The board also confirms its intention to follow the provisions of the Statement of Principles regarding cumulative usage of authorities within a rolling three year period. Those provisions provide that no more than 7.5% of the issued share capital will be issued for cash on a non pre-emptive basis during any rolling three-year period, other than to existing shareholders, without prior consultation with shareholders. This limit excludes any ordinary shares issued pursuant to a general disapplication of pre-emption rights in connection with an acquisition or specified capital investment.
This resolution, which will be proposed as a special resolution, seeks to renew the company's authority to purchase its own shares. It specifies the maximum number of shares which may be acquired as 10% of the company's issued ordinary share capital (excluding treasury shares) as at 23 March 2018, being the latest practicable date prior to the publication of this document, and specifies the minimum and maximum prices at which shares may be bought.
The directors will only use this authority if, in the light of market conditions prevailing at the time, they believe that the effect of such purchases will be (where such shares are to be purchased for cancellation) to increase earnings per share, and that taking into account other investment opportunities, purchases will be in the best interests of the shareholders generally. Any shares purchased in accordance with this authority will be cancelled or held in treasury for subsequent transfer to an employee share scheme. The directors have no present intention of exercising this authority, which will expire at the earlier of the conclusion of the 2019 Annual General Meeting and the close of business on 28 June 2019.
The company has options and awards outstanding under existing share schemes over an aggregate of 715,417 ordinary 5p shares, representing 0.48% of the company's issued ordinary share capital (excluding treasury shares) as at 23 March 2018 (the latest practicable date prior to the publication of this document). This would represent approximately 0.53% of the company's issued share capital (excluding treasury shares) if the proposed authority being sought at the Annual General Meeting to buy back 14,988,576 ordinary shares was exercised in full (and all of the repurchased ordinary shares were cancelled).
The Companies Act 2006 requires the notice period for general meetings of the company to be at least 21 days, but, as a result of a resolution which was passed by the company's shareholders at last year's Annual General Meeting, the company is currently able to call general meetings (other than an Annual General Meeting) on not less than 14 clear days' notice. In order to preserve this ability, shareholders must once again approve the calling of meetings on not less than 14 clear days' notice. Resolution 17 seeks such approval. The approval will be effective until the company's next Annual General Meeting, when it is intended that a similar resolution will be proposed. The company will also need to meet the statutory requirements for electronic voting before it can call a general meeting on less than 21 days' notice.

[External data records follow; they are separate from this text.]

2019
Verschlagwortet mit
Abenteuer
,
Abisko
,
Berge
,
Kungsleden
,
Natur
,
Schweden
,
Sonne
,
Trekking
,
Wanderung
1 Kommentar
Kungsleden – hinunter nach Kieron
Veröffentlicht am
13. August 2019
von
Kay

The shorter notice period would not be used as a matter of routine for general meetings, but only where the flexibility is merited by the business of the meeting and is thought to be to the advantage of shareholders as a whole.
The directors recommend all shareholders to vote in favour of all of the above resolutions, as the directors intend to do in respect of their own shares (save in respect of those matters in which they are interested), and consider that all resolutions are in the best interests of the company and its shareholders as a whole.